Çαnijø mα†α a su esposa y a la hija de 12 años de ella



Nuevo Casas Grandes.- La casa donde antes se escuchaban voces de familia amaneció convertida en escena del horror. Un hogar del barrio de San Antonio, en pleno corazón del Pueblo Mágico, terminó siendo un escenario manchado por la violencia más cobarde, esa que no avisa y no tiene perdón.

Carlos Iván Madrid, de 32 años, no solo rompió su matrimonio. Rompió todo. De acuerdo con la información oficial, el hombre asesinó a su esposa Anayeli, también de 32 años, y a su hijastra Melani A.C., una niña de apenas 12 años que nunca debió conocer la crueldad humana de esta forma.
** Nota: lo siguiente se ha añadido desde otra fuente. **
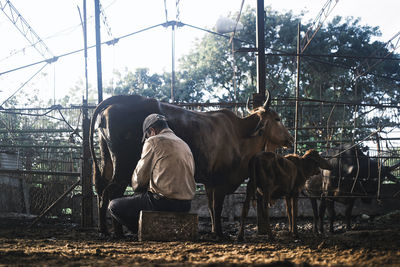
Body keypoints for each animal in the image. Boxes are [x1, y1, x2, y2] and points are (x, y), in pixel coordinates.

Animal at [89, 93, 292, 239]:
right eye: (277, 119)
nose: (290, 138)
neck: (240, 134)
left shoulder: (210, 183)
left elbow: (211, 207)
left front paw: (213, 231)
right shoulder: (220, 181)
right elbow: (217, 207)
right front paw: (219, 233)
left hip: (108, 162)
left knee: (101, 190)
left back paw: (103, 230)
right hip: (123, 167)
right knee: (111, 193)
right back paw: (115, 232)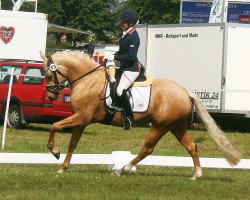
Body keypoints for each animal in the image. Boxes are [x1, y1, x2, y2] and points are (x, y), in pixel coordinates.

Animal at [40, 50, 241, 180]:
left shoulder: (82, 117)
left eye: (49, 75)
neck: (87, 80)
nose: (51, 96)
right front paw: (63, 167)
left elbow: (54, 126)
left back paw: (122, 170)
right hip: (177, 126)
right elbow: (73, 144)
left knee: (147, 149)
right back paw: (197, 175)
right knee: (192, 147)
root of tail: (185, 92)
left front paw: (55, 152)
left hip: (161, 126)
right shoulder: (81, 121)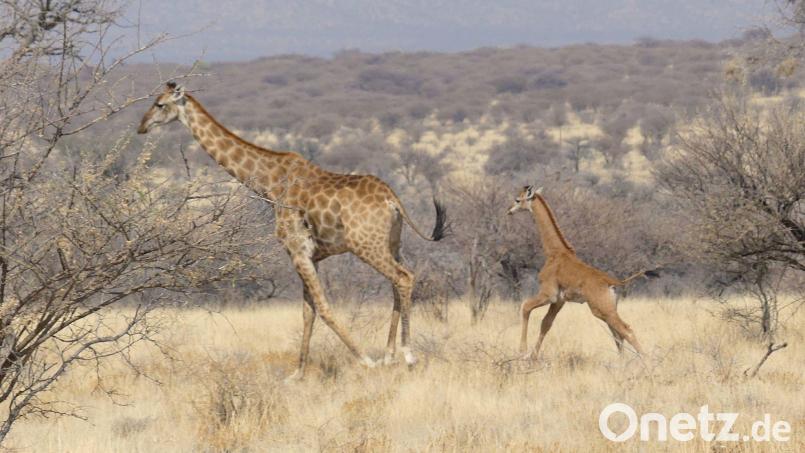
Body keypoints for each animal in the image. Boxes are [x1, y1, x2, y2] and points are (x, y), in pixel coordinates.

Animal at [137, 82, 448, 379]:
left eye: (159, 104)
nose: (141, 126)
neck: (269, 183)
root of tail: (392, 200)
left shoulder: (297, 251)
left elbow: (322, 308)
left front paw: (365, 362)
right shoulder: (311, 256)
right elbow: (307, 312)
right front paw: (297, 374)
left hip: (366, 245)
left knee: (403, 277)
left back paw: (406, 355)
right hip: (392, 243)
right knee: (397, 282)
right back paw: (389, 355)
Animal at [507, 185, 652, 360]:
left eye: (517, 199)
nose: (509, 210)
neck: (555, 252)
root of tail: (613, 283)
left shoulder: (549, 294)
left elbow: (525, 306)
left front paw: (523, 351)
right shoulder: (559, 300)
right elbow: (546, 324)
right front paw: (533, 356)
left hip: (601, 310)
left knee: (626, 330)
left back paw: (646, 361)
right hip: (608, 310)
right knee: (618, 334)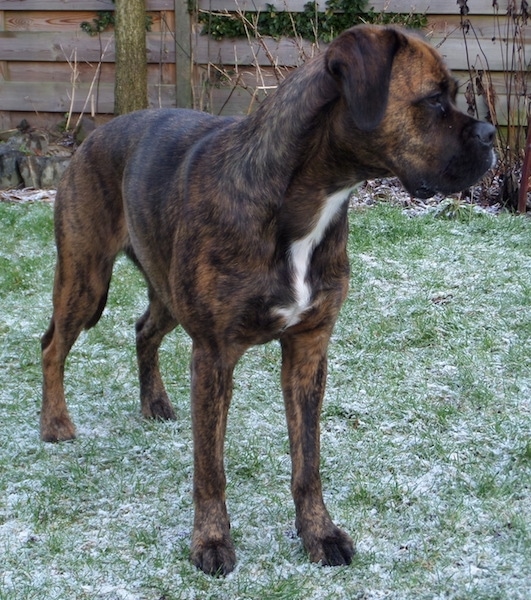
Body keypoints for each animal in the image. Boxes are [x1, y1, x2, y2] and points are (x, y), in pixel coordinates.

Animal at [41, 25, 494, 576]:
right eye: (433, 100)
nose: (491, 134)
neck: (303, 199)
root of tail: (91, 137)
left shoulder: (308, 349)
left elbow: (308, 461)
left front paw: (318, 533)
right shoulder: (214, 356)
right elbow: (210, 467)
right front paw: (212, 541)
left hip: (164, 289)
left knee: (143, 329)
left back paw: (154, 403)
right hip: (85, 280)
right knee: (52, 346)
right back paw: (55, 423)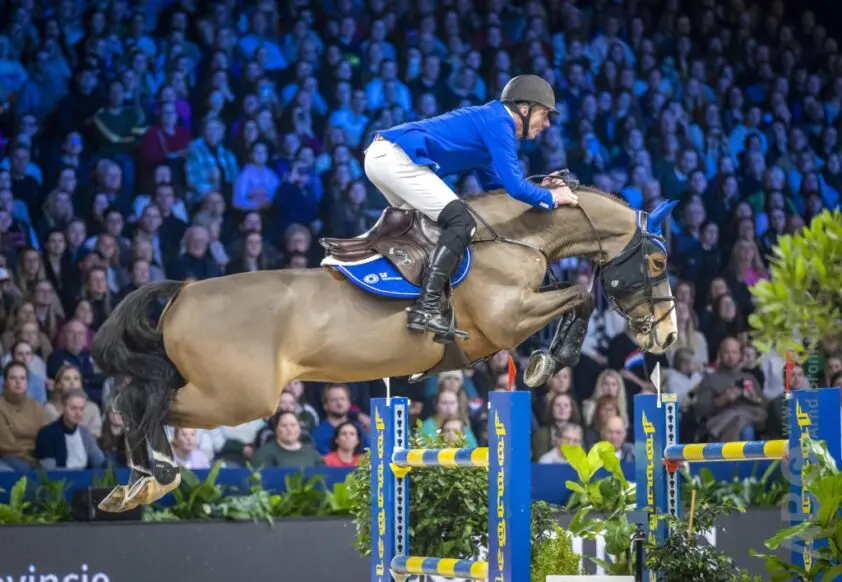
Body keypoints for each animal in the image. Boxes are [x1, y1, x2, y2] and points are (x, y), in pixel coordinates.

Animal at [91, 176, 679, 511]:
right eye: (657, 262)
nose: (669, 334)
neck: (516, 236)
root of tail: (183, 291)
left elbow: (573, 295)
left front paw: (542, 362)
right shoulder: (506, 319)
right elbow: (579, 296)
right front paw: (546, 362)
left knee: (134, 399)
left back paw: (135, 483)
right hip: (236, 398)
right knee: (143, 403)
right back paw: (158, 477)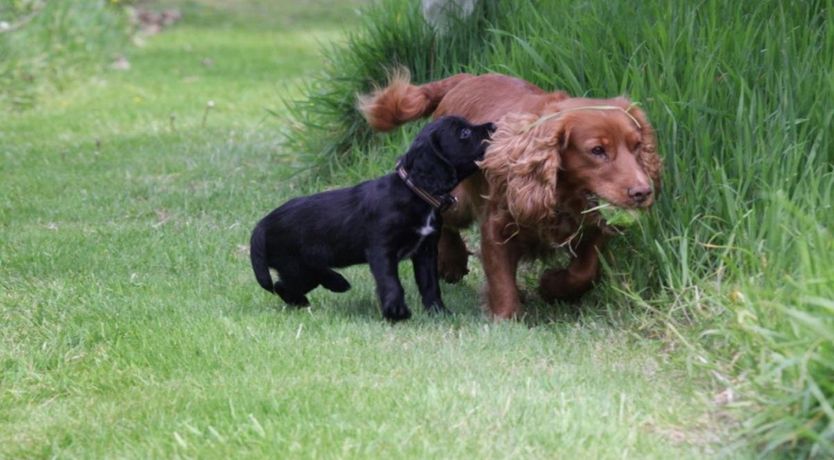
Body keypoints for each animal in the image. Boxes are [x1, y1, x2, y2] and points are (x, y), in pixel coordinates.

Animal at [247, 117, 494, 322]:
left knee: (285, 285)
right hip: (296, 264)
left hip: (298, 268)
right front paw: (396, 312)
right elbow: (391, 282)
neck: (413, 192)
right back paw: (334, 283)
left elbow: (430, 284)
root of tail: (263, 224)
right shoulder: (381, 249)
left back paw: (314, 294)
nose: (493, 126)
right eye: (464, 132)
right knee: (287, 283)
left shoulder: (425, 251)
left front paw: (438, 312)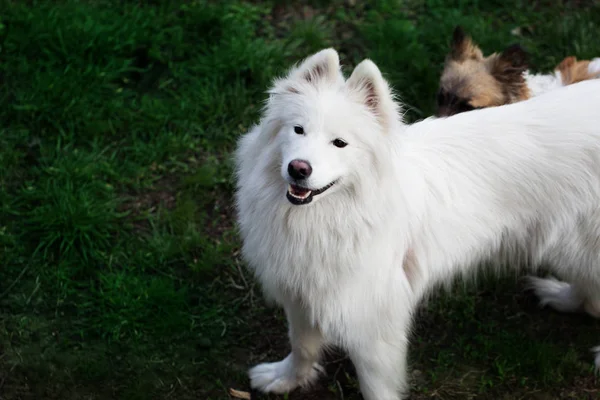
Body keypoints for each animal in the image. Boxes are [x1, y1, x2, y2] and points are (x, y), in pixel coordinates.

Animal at [233, 48, 600, 398]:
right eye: (298, 129)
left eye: (340, 143)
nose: (298, 168)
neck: (333, 213)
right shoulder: (301, 294)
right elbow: (302, 347)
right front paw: (285, 379)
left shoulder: (372, 322)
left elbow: (375, 386)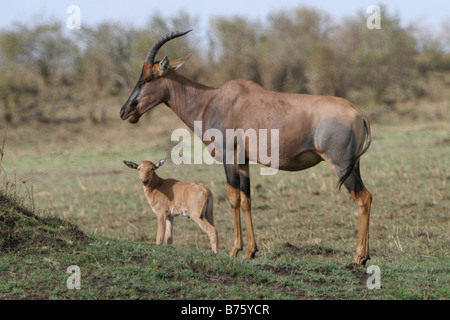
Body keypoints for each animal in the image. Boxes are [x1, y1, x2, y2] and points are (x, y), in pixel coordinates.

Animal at [119, 30, 372, 264]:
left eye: (147, 78)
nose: (125, 111)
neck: (212, 100)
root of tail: (360, 114)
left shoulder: (228, 157)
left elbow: (233, 199)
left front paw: (234, 250)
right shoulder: (244, 161)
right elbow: (246, 200)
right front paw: (251, 251)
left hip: (341, 165)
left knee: (362, 198)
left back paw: (358, 257)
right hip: (354, 165)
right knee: (368, 197)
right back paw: (366, 256)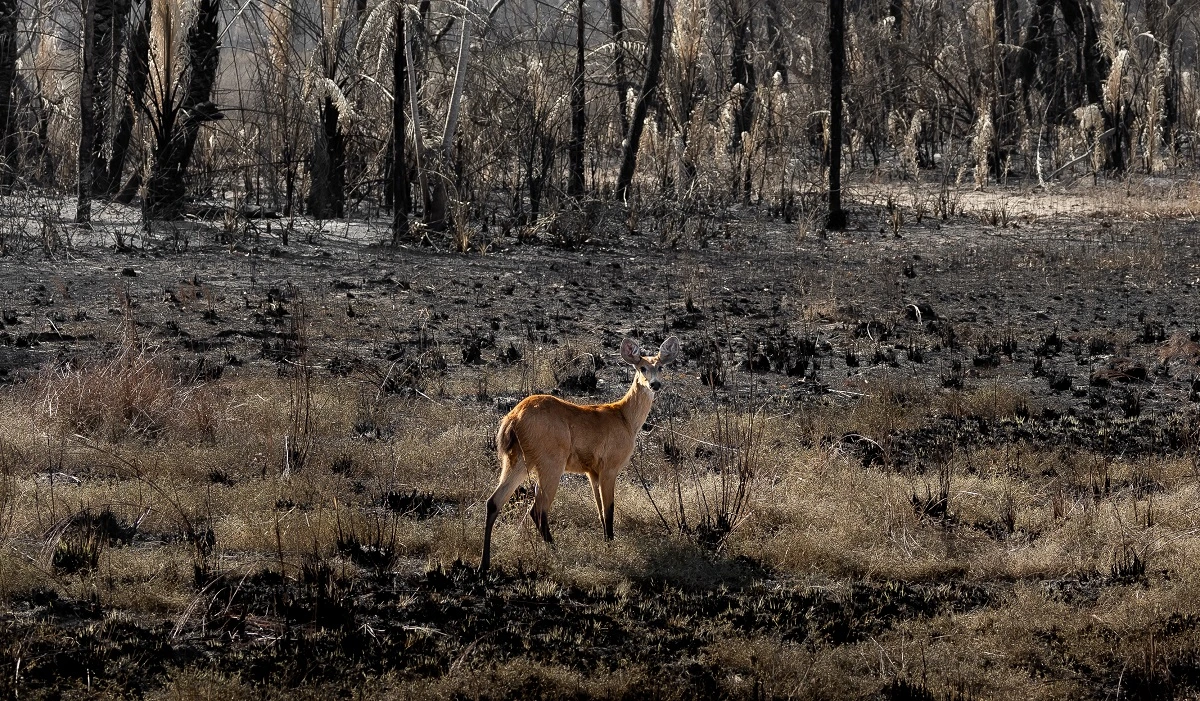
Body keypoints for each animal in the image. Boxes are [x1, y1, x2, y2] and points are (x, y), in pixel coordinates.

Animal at [480, 336, 686, 571]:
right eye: (641, 367)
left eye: (660, 367)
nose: (655, 384)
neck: (625, 418)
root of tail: (513, 417)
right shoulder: (609, 467)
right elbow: (609, 510)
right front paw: (611, 548)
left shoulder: (592, 472)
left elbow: (600, 511)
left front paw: (606, 543)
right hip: (551, 461)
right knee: (537, 509)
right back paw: (557, 553)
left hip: (517, 459)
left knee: (494, 501)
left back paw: (484, 564)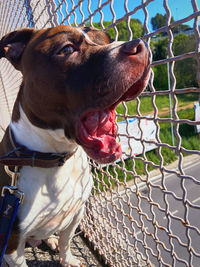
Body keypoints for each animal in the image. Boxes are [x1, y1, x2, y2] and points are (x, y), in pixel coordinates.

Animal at [0, 25, 151, 267]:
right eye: (67, 49)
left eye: (107, 39)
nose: (140, 45)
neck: (56, 157)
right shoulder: (12, 242)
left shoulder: (76, 211)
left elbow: (66, 240)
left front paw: (67, 258)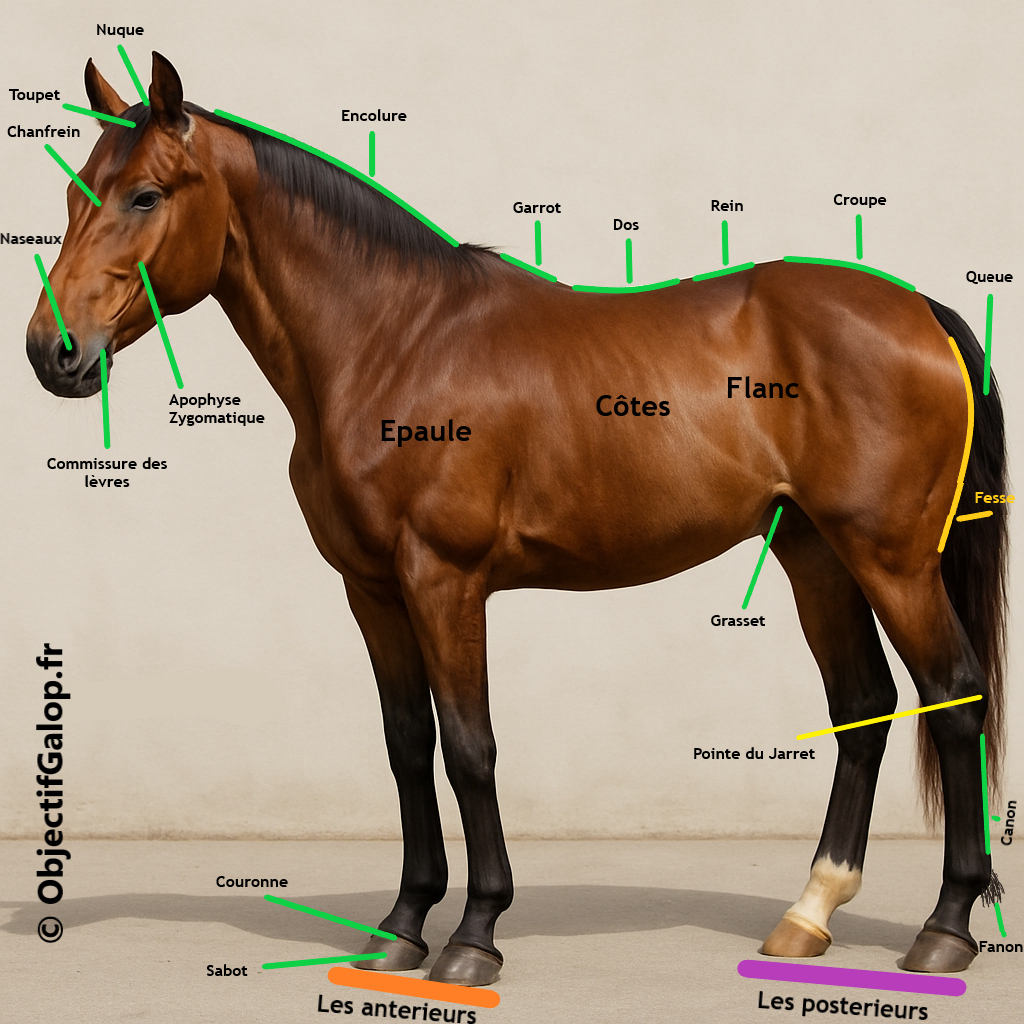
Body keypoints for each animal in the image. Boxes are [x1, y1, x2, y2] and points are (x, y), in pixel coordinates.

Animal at [26, 53, 1006, 985]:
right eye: (74, 194)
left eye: (146, 195)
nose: (51, 354)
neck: (392, 342)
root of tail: (919, 309)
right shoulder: (371, 591)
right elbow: (406, 744)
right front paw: (399, 929)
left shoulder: (444, 579)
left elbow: (470, 748)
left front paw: (475, 935)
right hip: (814, 553)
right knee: (863, 705)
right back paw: (809, 915)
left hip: (890, 557)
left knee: (953, 693)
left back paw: (944, 929)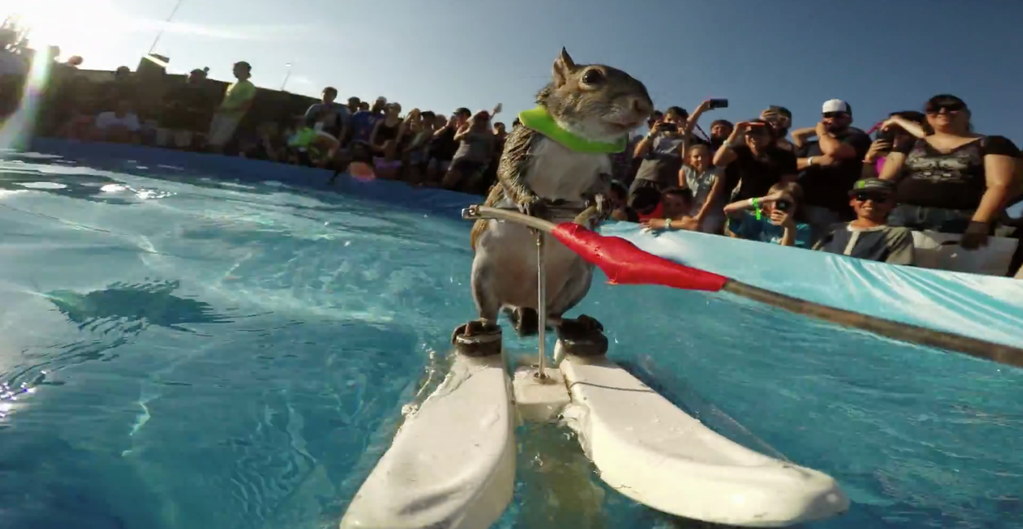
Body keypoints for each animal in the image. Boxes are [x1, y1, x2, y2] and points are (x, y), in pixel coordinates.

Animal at [454, 48, 653, 347]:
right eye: (591, 77)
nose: (645, 107)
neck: (577, 139)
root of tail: (524, 302)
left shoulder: (603, 167)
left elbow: (600, 186)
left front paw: (601, 202)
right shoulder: (524, 141)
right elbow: (508, 171)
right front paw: (530, 203)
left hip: (577, 282)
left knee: (551, 317)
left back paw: (577, 325)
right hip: (483, 275)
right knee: (490, 314)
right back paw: (479, 326)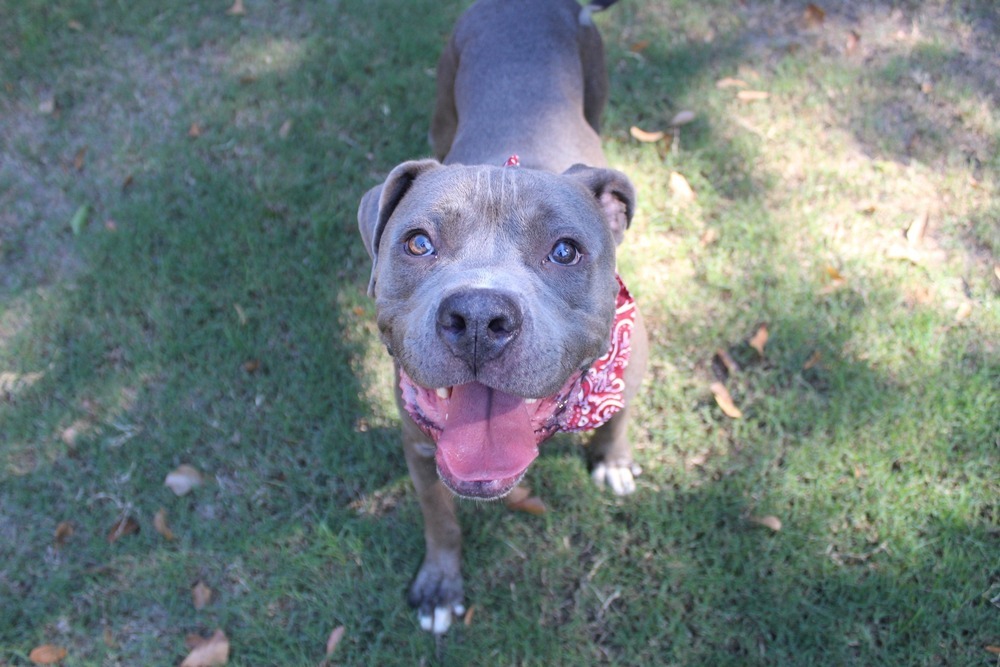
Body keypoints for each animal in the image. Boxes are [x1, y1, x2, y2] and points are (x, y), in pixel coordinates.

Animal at [358, 0, 648, 636]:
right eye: (418, 243)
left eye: (565, 251)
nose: (477, 316)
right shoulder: (419, 447)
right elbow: (441, 520)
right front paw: (440, 587)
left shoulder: (632, 368)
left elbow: (617, 417)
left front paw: (612, 461)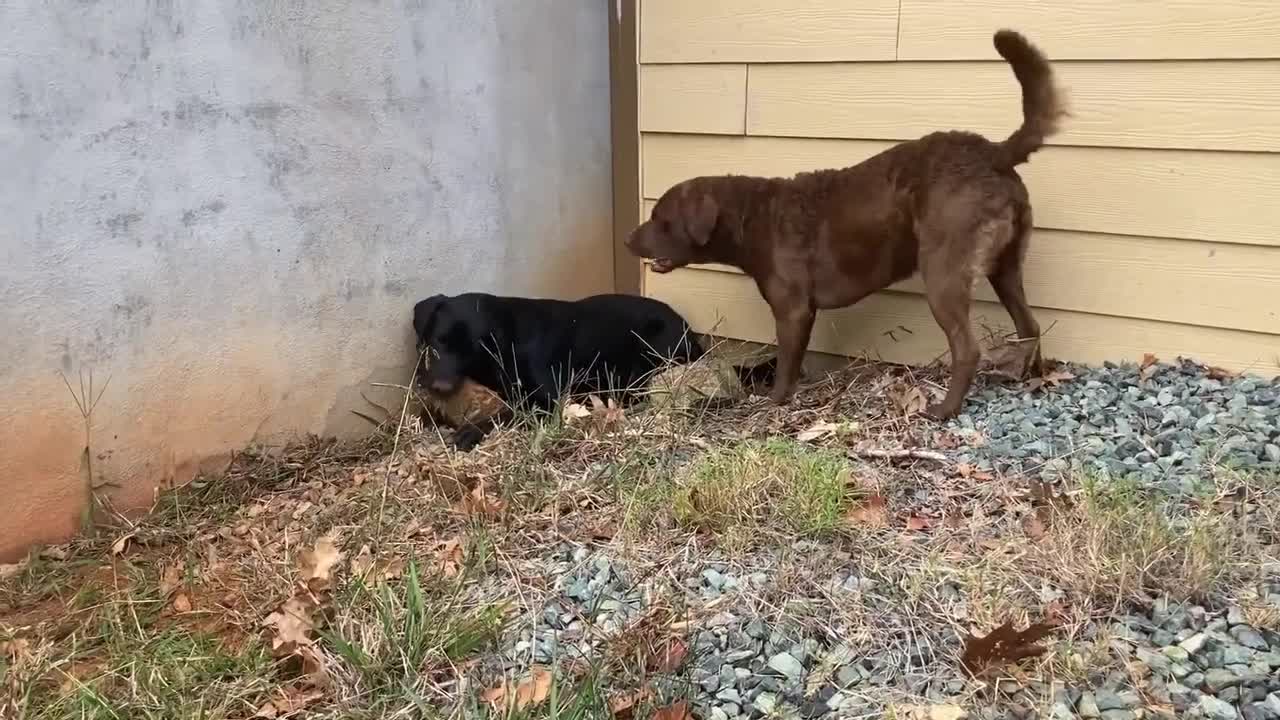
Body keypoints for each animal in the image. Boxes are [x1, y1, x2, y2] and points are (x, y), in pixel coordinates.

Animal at [412, 292, 768, 448]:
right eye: (438, 341)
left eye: (470, 348)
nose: (439, 386)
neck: (508, 338)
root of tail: (692, 335)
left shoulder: (547, 401)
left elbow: (505, 413)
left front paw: (470, 431)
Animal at [624, 29, 1064, 420]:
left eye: (660, 218)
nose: (628, 240)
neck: (754, 218)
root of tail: (993, 154)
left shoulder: (794, 310)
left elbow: (786, 363)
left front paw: (774, 402)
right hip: (1006, 265)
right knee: (1030, 323)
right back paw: (1030, 378)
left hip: (944, 269)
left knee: (967, 347)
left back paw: (945, 409)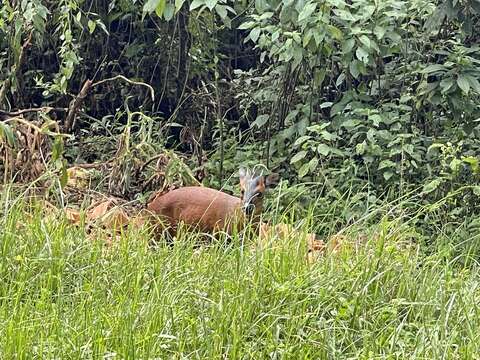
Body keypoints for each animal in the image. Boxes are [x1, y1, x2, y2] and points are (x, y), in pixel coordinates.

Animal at [148, 168, 280, 236]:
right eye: (242, 191)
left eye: (260, 193)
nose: (247, 208)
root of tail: (149, 207)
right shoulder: (219, 231)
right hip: (156, 230)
Todo comenzó la mañana de ayer, en una vivienda ubicada en el cruce de las calles Nayarit y Boca Negra. Ahí, Carlos Iván le arrebató la vida a Anayeli. Su cuerpo fue localizado más tarde por policías municipales, quienes confirmaron que la tragedia ya estaba escrita con sangre.

Pero lo peor todavía no salía a la superficie. Al saber que Anayeli era madre de dos hijas y que además tenía un hijo con el ahora detenido, las autoridades activaron un operativo de búsqueda. Siguieron pistas, silencios incómodos y un rastro que los llevó fuera de la ciudad, por una brecha rumbo a Anchondo.

En la colonia Linda Vista localizaron el vehículo de la víctima, un Chevrolet Impala blanco, abandonado como si fuera una cosa cualquiera. A partir de ahí, la indignación creció. A unos 500 metros de la ruta principal, entre la soledad del camino y el polvo del abandono, fue hallado el cuerpo de Melani. La menor presentaba severas huellas de violencia. Estaba sin vida. La barbarie ya no tenía forma de esconderse.

El operativo continuó y poco después, elementos de la Dirección de Seguridad Pública Municipal de Casas Grandes lograron detener en flagrancia a Carlos Iván Madrid, quien fue puesto bajo custodia. De manera extraoficial, se informó que el sujeto aceptó su responsabilidad en este atroz doble feminicidio que ha sacudido a la comunidad.

En medio de la oscuridad, una mínima luz: los otros hijos de Anayeli fueron localizados sanos y salvos. Trascendió que se encontraban en casa de sus abuelos, lejos, por fortuna, de la violencia que terminó con la vida de su madre y su hermana.

Nuevo Casas Grandes amaneció con el alma encogida.

Un Pueblo Mágico que hoy carga con una historia de horror, indignación y una pregunta que retumba en cada esquina: ¿cómo alguien puede destruir lo que juró cuidar? Aquí no hubo arrebato, hubo crueldad. Y esa, por más Pueblo Mágico que sea el lugar, no se borra fácil.